• _TASK OBJECTIVE_
Render the lines starting at the one containing "LE HUCHE François" and ending at the last line of the saved entries as a numbered list, omitting blank lines and leaving out the pictures.

[Saved entries]

□ □ □ □ □ □ □

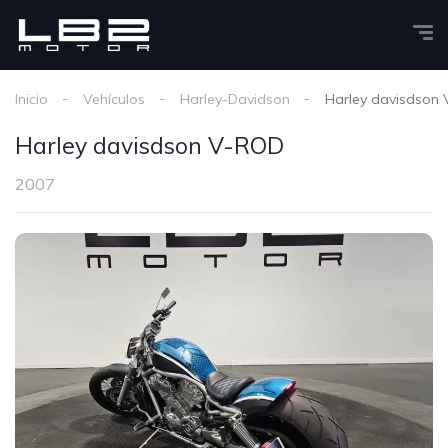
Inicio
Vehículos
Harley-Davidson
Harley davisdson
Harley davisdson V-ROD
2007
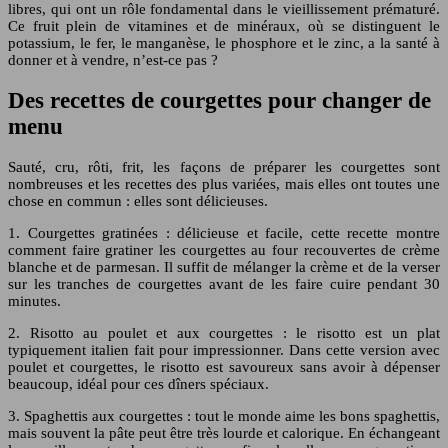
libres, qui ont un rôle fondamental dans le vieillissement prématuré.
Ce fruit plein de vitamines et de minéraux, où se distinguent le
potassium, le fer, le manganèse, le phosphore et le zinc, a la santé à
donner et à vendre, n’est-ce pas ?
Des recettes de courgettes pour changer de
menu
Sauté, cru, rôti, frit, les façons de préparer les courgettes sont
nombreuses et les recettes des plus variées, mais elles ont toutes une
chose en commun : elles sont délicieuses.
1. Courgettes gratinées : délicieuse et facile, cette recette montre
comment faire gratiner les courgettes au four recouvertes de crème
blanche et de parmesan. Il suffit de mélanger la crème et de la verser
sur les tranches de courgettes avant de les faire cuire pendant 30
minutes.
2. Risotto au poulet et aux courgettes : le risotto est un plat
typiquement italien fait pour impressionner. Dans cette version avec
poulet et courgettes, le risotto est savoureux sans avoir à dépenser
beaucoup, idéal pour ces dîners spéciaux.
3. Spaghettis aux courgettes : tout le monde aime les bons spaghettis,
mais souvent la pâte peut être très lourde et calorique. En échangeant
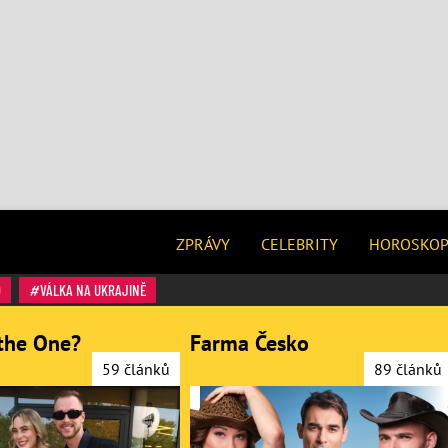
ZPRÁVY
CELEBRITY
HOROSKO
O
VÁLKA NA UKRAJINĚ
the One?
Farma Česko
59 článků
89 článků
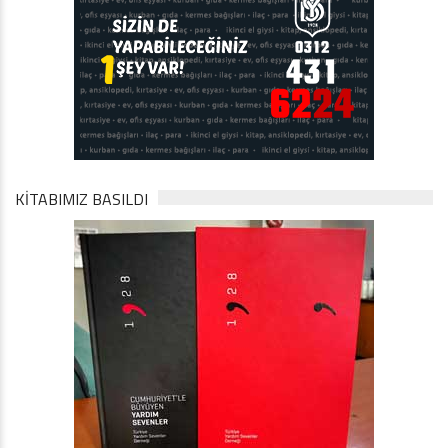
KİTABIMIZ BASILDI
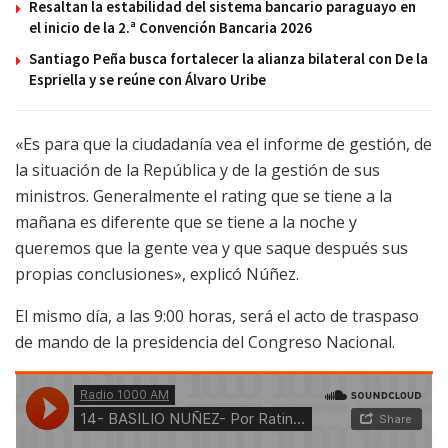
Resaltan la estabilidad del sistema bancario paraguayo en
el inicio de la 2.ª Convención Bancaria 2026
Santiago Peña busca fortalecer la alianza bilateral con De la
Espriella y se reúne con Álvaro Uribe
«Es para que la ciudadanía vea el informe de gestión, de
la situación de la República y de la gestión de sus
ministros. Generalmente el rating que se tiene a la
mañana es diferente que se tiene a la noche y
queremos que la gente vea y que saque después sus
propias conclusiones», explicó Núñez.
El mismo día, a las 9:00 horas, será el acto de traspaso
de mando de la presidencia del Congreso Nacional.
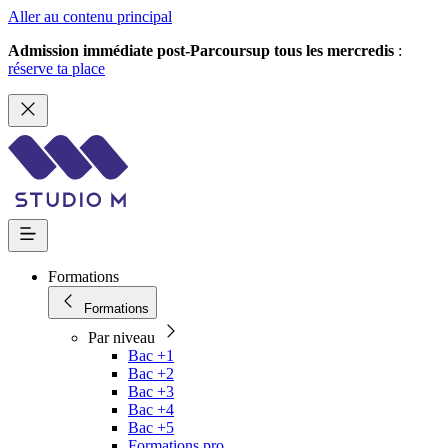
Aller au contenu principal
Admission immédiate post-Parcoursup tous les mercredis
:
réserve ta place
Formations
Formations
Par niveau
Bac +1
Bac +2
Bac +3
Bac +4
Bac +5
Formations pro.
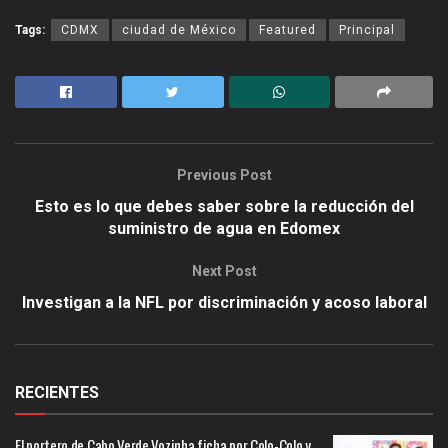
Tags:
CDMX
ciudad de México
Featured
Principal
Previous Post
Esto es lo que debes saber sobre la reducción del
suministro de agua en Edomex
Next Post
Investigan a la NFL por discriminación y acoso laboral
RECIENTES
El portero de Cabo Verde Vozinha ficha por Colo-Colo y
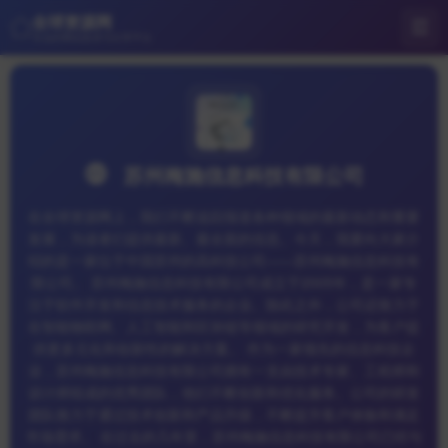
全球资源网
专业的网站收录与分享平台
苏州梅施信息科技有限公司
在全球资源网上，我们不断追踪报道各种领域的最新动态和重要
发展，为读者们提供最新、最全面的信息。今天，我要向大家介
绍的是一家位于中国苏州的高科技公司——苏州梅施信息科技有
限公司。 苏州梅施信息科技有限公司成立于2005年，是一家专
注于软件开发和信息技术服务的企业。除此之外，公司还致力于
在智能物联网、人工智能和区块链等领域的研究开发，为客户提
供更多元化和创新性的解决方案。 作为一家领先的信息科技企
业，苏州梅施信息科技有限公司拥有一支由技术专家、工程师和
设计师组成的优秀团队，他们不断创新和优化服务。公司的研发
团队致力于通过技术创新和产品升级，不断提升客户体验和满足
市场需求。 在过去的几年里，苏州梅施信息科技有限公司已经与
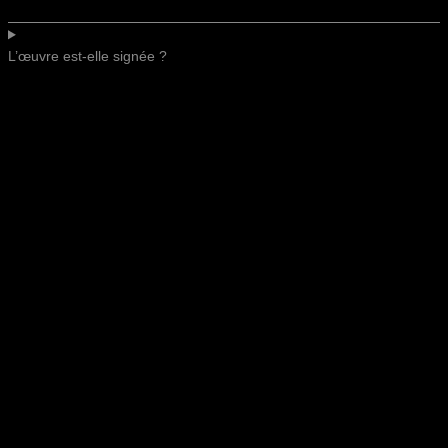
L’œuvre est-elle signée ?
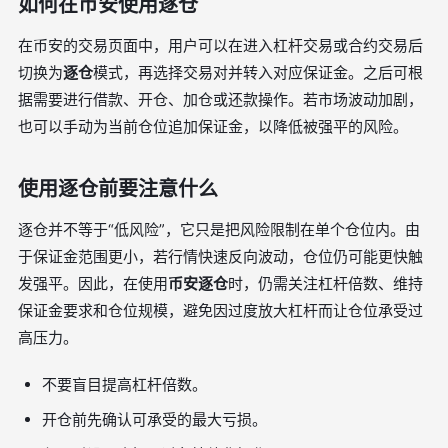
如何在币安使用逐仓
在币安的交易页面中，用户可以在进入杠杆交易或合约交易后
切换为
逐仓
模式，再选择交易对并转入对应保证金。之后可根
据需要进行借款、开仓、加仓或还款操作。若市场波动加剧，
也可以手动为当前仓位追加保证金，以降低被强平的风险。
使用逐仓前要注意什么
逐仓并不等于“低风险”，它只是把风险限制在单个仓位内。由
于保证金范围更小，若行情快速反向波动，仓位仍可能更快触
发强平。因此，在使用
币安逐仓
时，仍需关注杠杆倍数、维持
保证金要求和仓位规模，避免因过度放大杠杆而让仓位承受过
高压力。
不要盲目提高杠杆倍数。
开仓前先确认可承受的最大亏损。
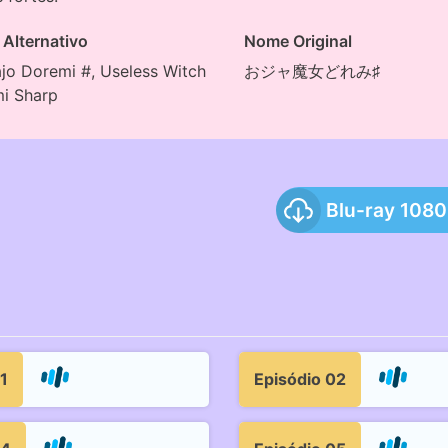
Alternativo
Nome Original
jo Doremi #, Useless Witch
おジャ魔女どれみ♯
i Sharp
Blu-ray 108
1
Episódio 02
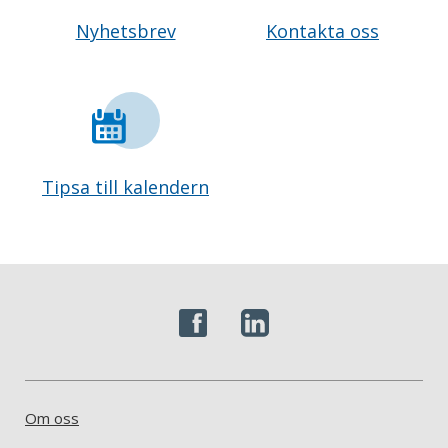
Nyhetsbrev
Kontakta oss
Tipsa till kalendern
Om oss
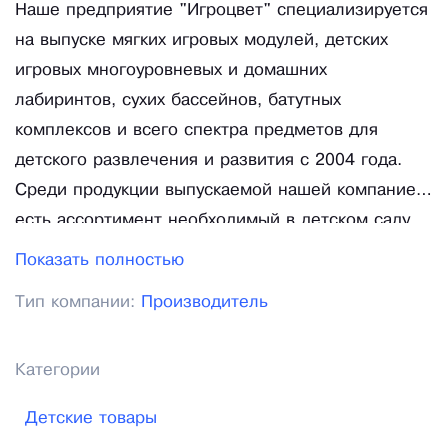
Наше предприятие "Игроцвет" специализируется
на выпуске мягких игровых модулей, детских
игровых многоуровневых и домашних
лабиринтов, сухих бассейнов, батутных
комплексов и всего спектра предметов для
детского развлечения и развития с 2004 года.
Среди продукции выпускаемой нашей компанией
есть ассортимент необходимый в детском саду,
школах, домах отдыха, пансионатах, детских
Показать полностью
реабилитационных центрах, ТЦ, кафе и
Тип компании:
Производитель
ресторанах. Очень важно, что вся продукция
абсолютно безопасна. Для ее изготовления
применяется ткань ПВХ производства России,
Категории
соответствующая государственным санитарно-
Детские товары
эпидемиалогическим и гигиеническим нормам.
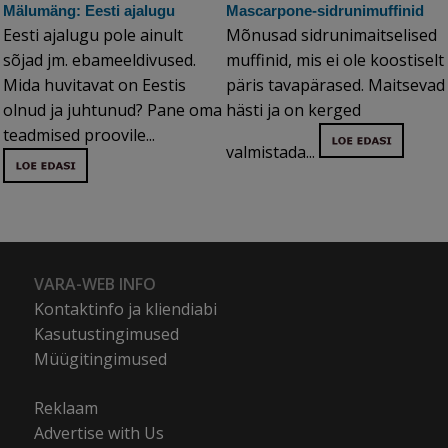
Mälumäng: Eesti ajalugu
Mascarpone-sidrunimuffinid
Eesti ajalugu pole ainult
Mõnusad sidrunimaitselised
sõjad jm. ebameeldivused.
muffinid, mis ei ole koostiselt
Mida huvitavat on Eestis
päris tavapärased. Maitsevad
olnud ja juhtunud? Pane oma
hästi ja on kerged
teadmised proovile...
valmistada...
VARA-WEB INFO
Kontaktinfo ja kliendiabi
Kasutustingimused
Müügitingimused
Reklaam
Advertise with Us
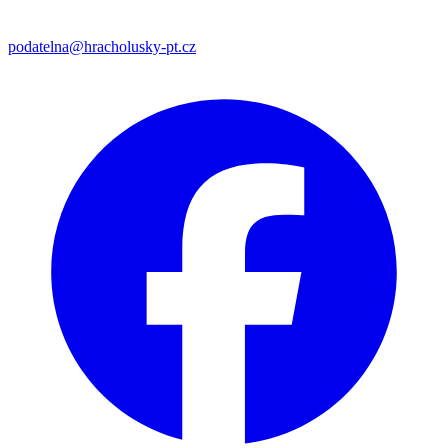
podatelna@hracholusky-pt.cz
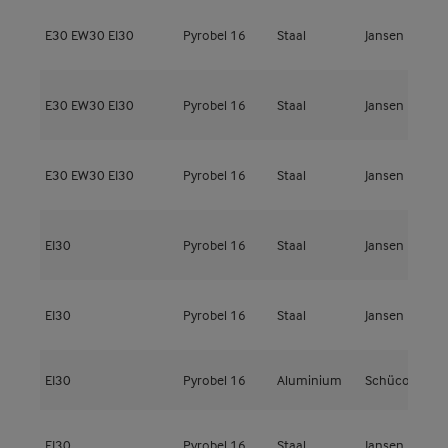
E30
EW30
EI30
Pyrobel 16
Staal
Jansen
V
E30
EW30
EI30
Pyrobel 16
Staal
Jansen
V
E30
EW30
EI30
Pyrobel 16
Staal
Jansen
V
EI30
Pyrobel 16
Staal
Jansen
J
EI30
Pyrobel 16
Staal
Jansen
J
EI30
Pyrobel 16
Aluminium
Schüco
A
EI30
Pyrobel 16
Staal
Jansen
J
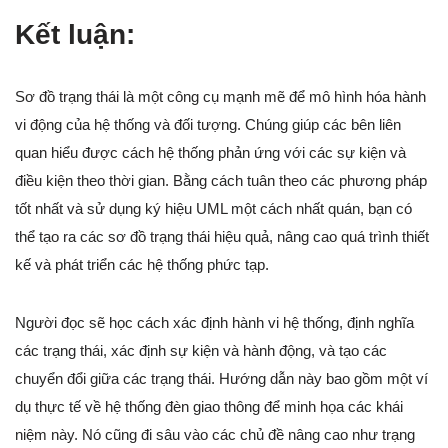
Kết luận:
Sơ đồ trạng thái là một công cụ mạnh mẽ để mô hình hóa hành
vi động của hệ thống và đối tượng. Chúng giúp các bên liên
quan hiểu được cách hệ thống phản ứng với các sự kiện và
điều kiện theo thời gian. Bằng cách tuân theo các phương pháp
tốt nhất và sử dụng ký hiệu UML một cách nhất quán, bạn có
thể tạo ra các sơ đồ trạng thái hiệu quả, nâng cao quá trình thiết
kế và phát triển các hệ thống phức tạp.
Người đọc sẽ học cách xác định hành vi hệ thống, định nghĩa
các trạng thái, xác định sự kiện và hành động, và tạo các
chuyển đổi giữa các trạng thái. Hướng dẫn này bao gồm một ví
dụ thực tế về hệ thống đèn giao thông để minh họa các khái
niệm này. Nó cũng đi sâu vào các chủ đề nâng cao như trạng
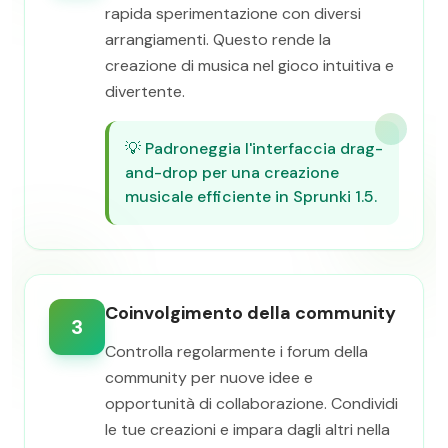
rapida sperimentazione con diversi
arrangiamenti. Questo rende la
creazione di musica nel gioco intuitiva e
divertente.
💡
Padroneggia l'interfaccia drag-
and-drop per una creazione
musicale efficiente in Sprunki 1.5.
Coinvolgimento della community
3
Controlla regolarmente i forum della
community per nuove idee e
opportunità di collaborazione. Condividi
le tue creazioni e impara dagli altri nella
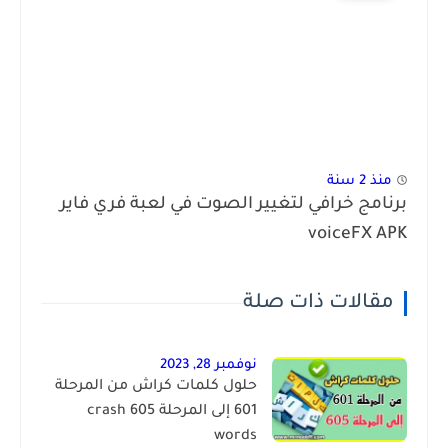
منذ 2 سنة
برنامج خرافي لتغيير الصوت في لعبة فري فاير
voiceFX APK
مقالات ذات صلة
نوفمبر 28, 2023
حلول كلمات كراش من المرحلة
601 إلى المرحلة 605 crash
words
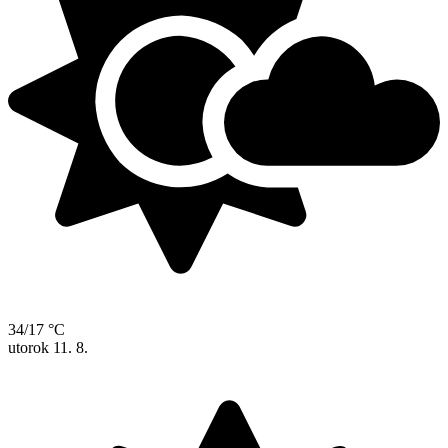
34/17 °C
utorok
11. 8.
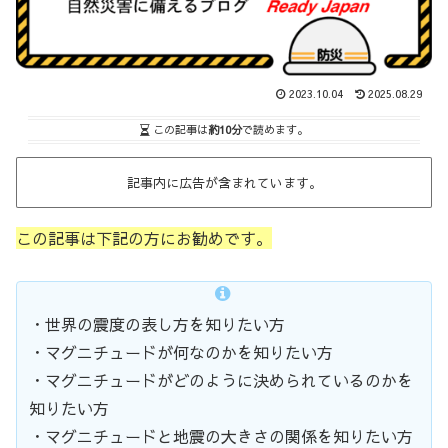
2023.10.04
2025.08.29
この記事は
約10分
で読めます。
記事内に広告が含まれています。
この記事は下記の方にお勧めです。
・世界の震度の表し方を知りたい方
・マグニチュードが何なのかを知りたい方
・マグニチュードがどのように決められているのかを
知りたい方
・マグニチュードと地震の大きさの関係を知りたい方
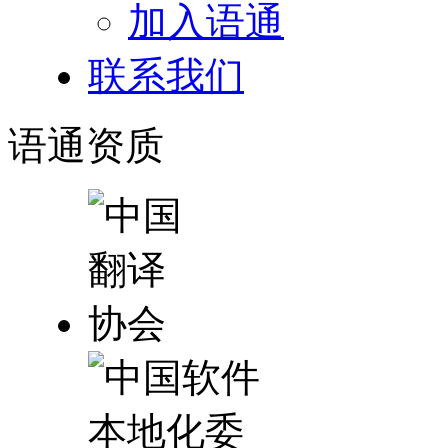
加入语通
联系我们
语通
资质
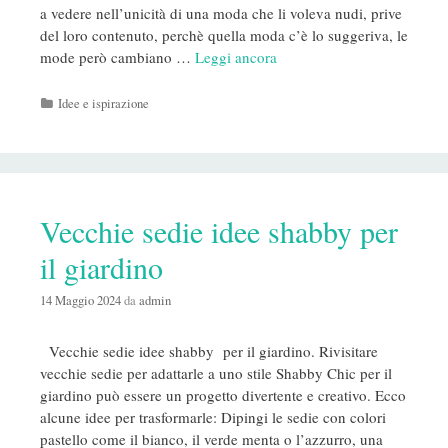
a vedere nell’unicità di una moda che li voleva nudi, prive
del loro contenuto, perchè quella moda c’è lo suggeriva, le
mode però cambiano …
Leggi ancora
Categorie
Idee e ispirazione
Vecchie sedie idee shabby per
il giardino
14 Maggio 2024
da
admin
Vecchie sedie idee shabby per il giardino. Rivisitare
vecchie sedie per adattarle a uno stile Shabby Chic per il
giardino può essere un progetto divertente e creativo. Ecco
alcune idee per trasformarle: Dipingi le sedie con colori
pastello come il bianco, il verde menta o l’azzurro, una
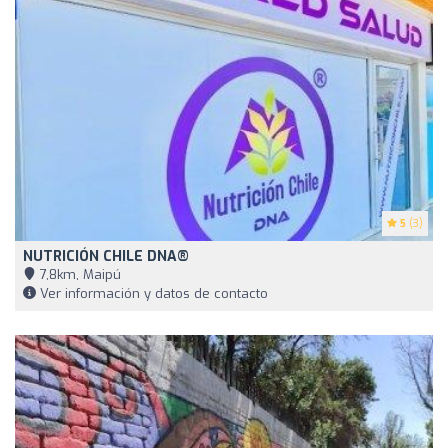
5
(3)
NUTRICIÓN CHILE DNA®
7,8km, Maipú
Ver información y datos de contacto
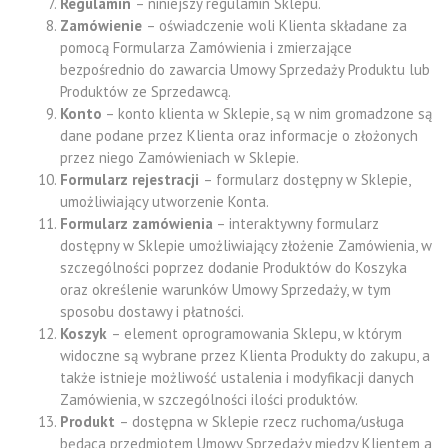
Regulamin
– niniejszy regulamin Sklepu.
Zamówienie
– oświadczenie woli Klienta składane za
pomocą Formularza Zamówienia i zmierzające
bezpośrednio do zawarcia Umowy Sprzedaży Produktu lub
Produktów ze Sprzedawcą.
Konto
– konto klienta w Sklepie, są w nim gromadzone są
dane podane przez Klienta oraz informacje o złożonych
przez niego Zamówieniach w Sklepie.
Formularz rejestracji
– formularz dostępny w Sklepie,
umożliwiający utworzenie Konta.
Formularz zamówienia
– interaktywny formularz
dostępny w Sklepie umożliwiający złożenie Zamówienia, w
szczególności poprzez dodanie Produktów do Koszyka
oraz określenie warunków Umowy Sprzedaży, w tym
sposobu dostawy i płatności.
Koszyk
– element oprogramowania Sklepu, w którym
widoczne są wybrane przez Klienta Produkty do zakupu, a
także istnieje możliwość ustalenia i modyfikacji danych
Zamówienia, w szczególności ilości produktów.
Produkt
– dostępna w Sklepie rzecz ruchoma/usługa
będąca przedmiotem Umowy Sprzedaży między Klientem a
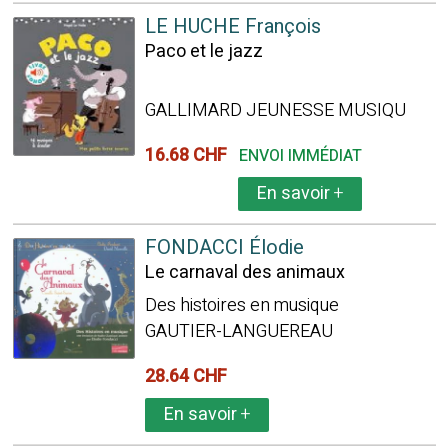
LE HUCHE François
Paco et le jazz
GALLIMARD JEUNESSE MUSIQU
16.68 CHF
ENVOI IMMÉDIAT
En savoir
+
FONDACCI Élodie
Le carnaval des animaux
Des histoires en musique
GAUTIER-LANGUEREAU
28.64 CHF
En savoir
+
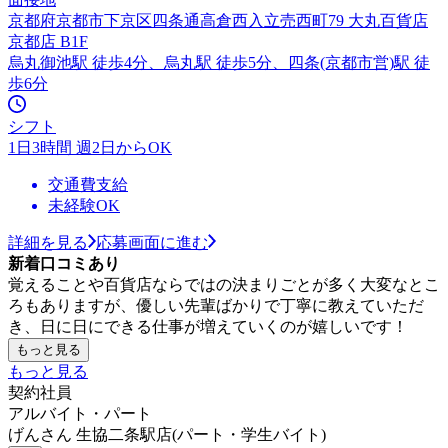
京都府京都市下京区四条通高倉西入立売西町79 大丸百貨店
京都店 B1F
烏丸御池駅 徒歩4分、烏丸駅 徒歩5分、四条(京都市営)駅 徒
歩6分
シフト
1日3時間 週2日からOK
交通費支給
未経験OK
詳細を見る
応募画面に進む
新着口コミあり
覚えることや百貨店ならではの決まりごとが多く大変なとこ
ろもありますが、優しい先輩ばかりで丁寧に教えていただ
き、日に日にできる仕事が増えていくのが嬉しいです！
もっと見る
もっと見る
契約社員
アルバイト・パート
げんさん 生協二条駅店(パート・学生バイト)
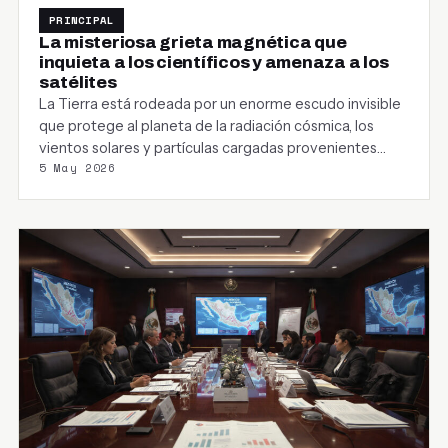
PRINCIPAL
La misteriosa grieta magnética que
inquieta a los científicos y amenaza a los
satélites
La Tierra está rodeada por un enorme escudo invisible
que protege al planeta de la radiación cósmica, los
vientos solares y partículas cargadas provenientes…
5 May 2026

□ □ □ □ □ □ □

• _OUTPUT FOR THIS TASK_
1. LE HUCHE François
2. Paco et le jazz
3. GALLIMARD JEUNESSE MUSIQU
4. 16.68 CHF
5. ENVOI IMMÉDIAT
6. En savoir
7. +
8. FONDACCI Élodie
9. Le carnaval des animaux
10. Des histoires en musique
11. GAUTIER-LANGUEREAU
12. 28.64 CHF
13. En savoir
14. +
15. 京都府京都市下京区四条通高倉西入立売西町79 大丸百貨店
16. 京都店 B1F
17. 烏丸御池駅 徒歩4分、烏丸駅 徒歩5分、四条(京都市営)駅 徒
18. 歩6分
19. シフト
20. 1日3時間 週2日からOK
21. 交通費支給
22. 未経験OK
23. 詳細を見る
24. 応募画面に進む
25. 新着口コミあり
26. 覚えることや百貨店ならではの決まりごとが多く大変なとこ
27. ろもありますが、優しい先輩ばかりで丁寧に教えていただ
28. き、日に日にできる仕事が増えていくのが嬉しいです！
29. もっと見る
30. もっと見る
31. 契約社員
32. アルバイト・パート
33. げんさん 生協二条駅店(パート・学生バイト)
34. PRINCIPAL
35. La misteriosa grieta magnética que
36. inquieta a los científicos y amenaza a los
37. satélites
38. La Tierra está rodeada por un enorme escudo invisible
39. que protege al planeta de la radiación cósmica, los
40. vientos solares y partículas cargadas provenientes…
41. 5 May 2026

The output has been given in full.